To be done: Rewrite all the records below, changing each "current time" to "present time" and leaving everything else the same. Leave the pictures out of your answer.

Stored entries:
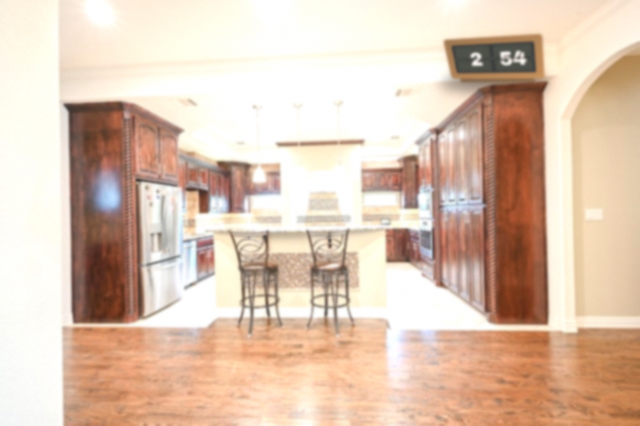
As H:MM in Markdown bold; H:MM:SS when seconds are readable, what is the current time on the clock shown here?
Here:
**2:54**
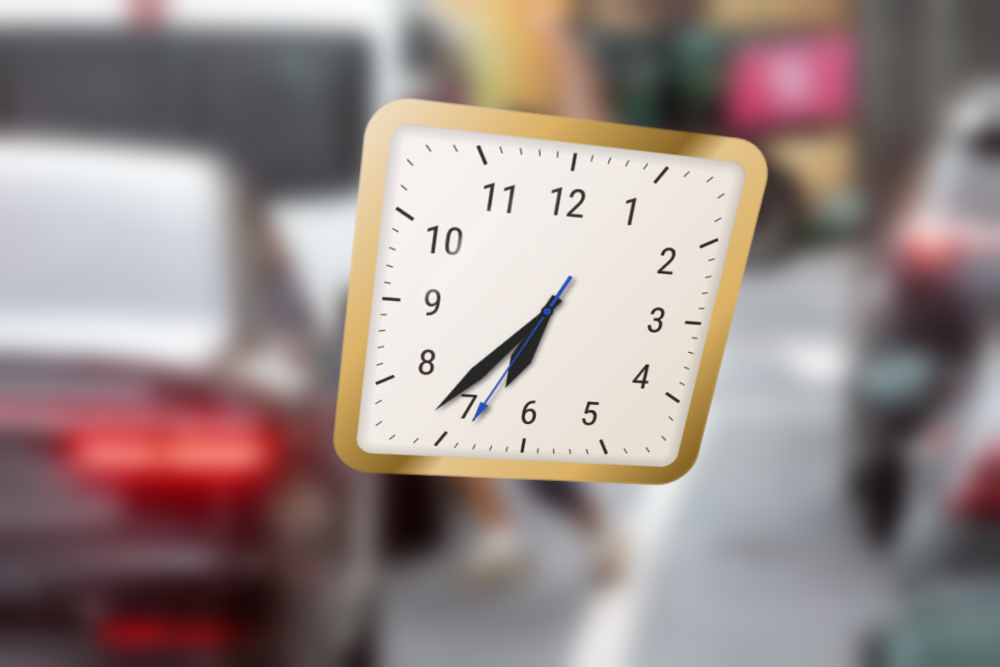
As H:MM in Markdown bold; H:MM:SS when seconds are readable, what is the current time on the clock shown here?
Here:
**6:36:34**
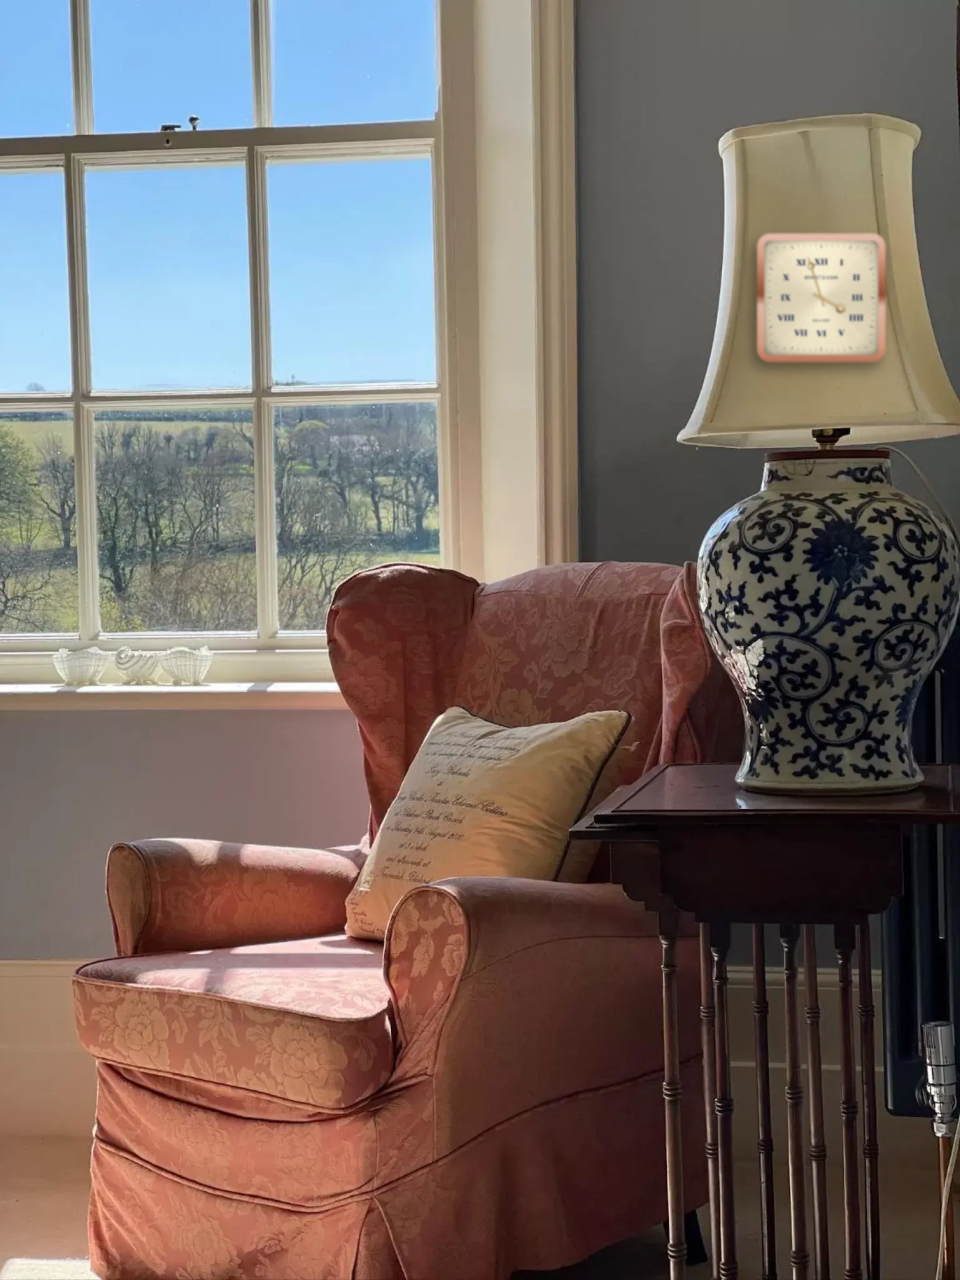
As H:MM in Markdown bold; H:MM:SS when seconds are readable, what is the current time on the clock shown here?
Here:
**3:57**
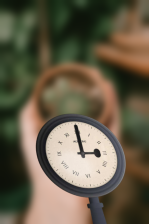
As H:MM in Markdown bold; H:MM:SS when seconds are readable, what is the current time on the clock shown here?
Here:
**3:00**
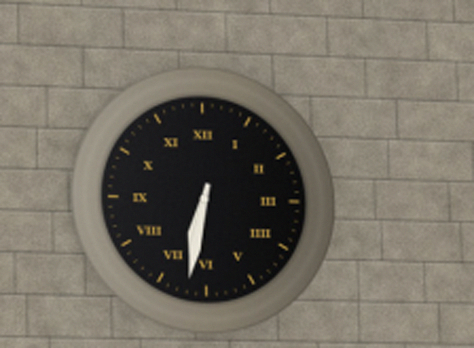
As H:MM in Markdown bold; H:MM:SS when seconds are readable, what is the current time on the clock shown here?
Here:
**6:32**
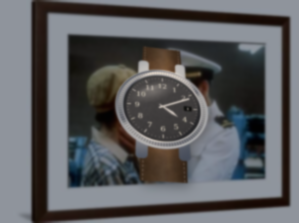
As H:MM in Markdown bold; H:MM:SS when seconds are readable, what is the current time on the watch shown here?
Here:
**4:11**
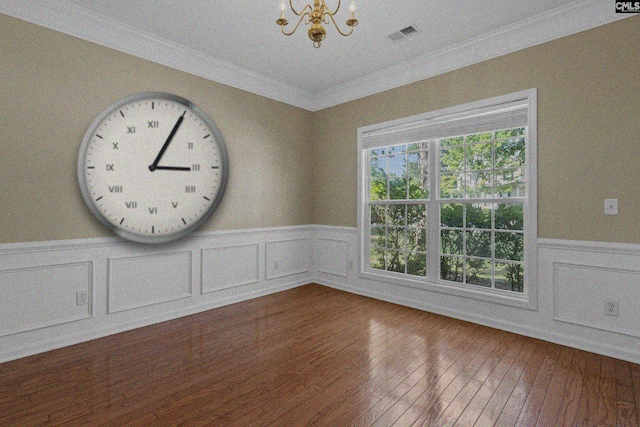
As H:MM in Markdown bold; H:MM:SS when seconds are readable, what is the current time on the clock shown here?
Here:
**3:05**
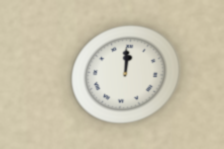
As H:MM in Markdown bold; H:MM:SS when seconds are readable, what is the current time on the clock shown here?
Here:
**11:59**
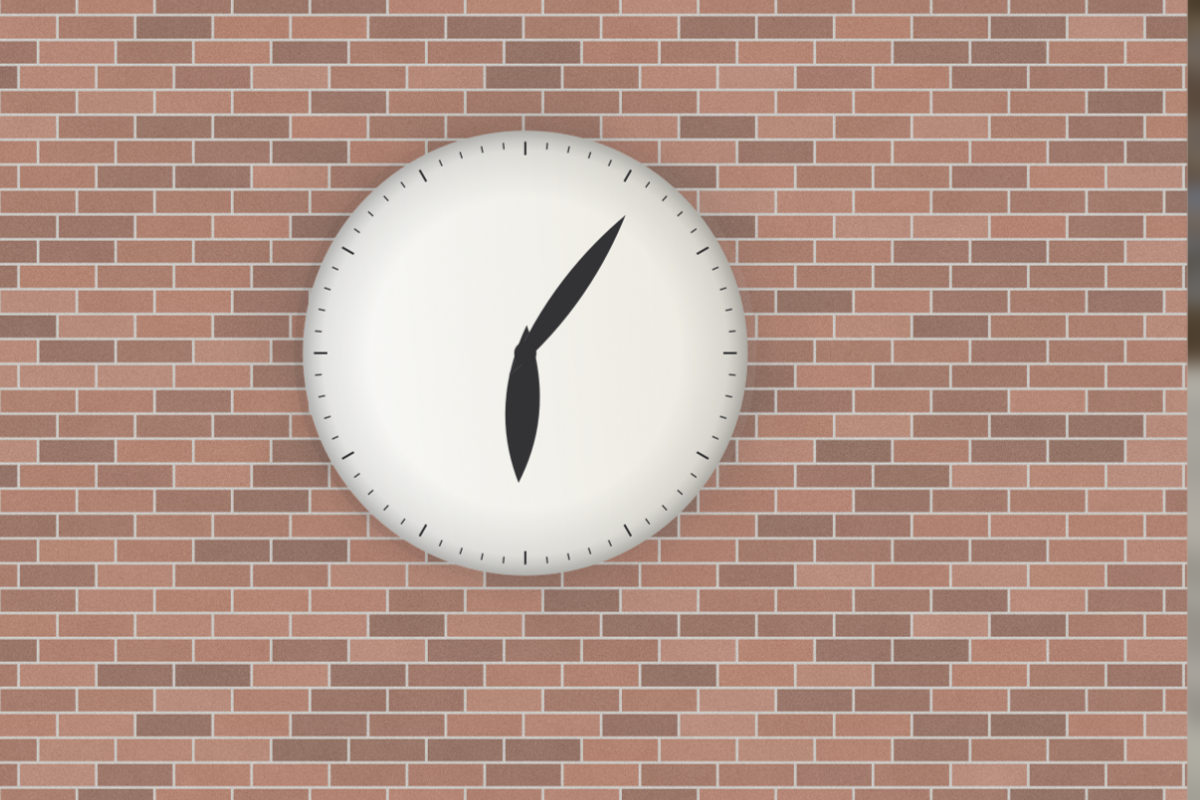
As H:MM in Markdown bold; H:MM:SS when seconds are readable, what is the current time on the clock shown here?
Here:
**6:06**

Task answer:
As H:MM in Markdown bold; H:MM:SS when seconds are readable, what is the present time on the clock shown here?
Here:
**2:54**
As H:MM in Markdown bold; H:MM:SS when seconds are readable, what is the present time on the clock shown here?
Here:
**6:36:34**
As H:MM in Markdown bold; H:MM:SS when seconds are readable, what is the present time on the clock shown here?
Here:
**3:57**
As H:MM in Markdown bold; H:MM:SS when seconds are readable, what is the present time on the clock shown here?
Here:
**3:00**
As H:MM in Markdown bold; H:MM:SS when seconds are readable, what is the present time on the clock shown here?
Here:
**6:32**
As H:MM in Markdown bold; H:MM:SS when seconds are readable, what is the present time on the watch shown here?
Here:
**4:11**
As H:MM in Markdown bold; H:MM:SS when seconds are readable, what is the present time on the clock shown here?
Here:
**3:05**
As H:MM in Markdown bold; H:MM:SS when seconds are readable, what is the present time on the clock shown here?
Here:
**11:59**
As H:MM in Markdown bold; H:MM:SS when seconds are readable, what is the present time on the clock shown here?
Here:
**6:06**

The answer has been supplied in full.